Enunciado de la tarea → Indica cuántas líneas de los datos contienen la cadena "NumPy", teniendo en cuenta las mayúsculas y minúsculas. Responde únicamente con el número.

Entradas guardadas:
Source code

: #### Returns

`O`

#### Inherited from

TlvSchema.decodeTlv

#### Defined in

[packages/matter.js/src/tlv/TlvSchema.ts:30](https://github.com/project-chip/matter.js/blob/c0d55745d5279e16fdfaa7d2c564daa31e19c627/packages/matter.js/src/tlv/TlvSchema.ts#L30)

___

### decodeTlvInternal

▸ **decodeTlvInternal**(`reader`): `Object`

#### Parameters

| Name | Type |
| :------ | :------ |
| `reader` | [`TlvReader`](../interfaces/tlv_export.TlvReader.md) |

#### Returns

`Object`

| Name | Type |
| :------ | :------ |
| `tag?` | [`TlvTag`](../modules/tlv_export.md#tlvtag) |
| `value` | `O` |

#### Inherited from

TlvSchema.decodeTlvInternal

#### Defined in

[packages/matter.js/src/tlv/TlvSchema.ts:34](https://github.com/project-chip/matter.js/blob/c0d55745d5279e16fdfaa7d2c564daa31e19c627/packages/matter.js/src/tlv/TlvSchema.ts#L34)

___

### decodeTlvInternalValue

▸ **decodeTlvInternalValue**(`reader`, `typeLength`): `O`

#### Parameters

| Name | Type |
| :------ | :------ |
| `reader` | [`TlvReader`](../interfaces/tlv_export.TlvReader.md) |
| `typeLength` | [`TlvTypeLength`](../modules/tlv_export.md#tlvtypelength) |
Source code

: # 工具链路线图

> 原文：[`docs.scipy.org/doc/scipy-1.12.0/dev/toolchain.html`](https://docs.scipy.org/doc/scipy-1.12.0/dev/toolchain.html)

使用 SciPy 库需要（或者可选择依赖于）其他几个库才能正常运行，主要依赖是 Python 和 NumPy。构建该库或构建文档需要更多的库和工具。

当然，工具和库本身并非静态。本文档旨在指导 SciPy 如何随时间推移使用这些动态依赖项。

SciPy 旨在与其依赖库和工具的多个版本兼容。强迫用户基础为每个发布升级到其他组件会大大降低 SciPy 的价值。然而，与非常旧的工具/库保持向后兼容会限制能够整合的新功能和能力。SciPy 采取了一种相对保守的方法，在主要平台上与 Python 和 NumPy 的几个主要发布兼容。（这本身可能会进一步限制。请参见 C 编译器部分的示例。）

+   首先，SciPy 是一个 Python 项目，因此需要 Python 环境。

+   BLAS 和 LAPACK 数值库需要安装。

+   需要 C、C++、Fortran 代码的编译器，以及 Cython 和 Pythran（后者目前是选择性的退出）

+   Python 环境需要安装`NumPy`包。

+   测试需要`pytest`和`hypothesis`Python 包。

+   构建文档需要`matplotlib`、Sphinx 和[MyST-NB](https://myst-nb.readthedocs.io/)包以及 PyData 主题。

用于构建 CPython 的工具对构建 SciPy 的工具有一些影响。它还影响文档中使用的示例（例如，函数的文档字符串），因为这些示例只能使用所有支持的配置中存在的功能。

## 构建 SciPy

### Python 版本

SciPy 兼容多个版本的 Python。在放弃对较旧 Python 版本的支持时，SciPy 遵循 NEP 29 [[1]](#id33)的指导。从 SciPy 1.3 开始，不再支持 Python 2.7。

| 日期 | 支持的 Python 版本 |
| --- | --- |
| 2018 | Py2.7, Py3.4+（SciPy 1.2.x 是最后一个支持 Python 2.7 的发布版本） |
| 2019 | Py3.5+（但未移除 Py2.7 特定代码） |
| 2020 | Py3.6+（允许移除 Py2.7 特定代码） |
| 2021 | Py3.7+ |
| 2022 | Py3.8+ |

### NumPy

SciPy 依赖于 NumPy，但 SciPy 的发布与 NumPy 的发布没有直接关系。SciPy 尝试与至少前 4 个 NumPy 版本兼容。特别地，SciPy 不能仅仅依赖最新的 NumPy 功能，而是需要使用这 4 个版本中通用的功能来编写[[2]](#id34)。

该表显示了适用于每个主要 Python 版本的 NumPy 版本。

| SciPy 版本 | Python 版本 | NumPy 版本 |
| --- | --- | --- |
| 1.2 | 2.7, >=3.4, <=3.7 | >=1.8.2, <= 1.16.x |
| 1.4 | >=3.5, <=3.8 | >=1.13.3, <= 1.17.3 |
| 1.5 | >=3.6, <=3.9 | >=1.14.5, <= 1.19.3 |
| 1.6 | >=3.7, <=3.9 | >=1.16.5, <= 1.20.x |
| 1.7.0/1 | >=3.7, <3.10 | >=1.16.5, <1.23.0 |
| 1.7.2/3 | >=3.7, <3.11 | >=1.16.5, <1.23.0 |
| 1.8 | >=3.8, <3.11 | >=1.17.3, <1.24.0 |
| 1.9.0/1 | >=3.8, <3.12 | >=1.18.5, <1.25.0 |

Respuesta al ejercicio → 7